* [EXERCISE DATA]
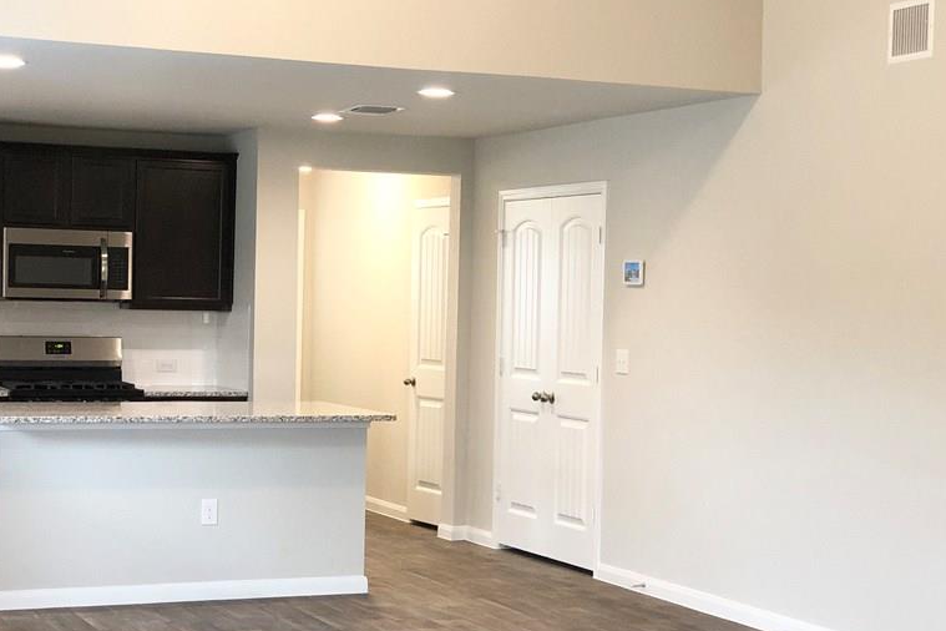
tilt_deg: -2.7
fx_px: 1918
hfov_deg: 27.7
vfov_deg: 18.7
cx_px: 471
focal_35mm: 73
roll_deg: -0.8
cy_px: 359
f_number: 2.4
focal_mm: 6
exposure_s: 1/30
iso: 160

* [EXERCISE INSTRUCTIONS]
Repeat the listing above word for word. Do not include the pictures.

* [REPLY TO THE TASK]
tilt_deg: -2.7
fx_px: 1918
hfov_deg: 27.7
vfov_deg: 18.7
cx_px: 471
focal_35mm: 73
roll_deg: -0.8
cy_px: 359
f_number: 2.4
focal_mm: 6
exposure_s: 1/30
iso: 160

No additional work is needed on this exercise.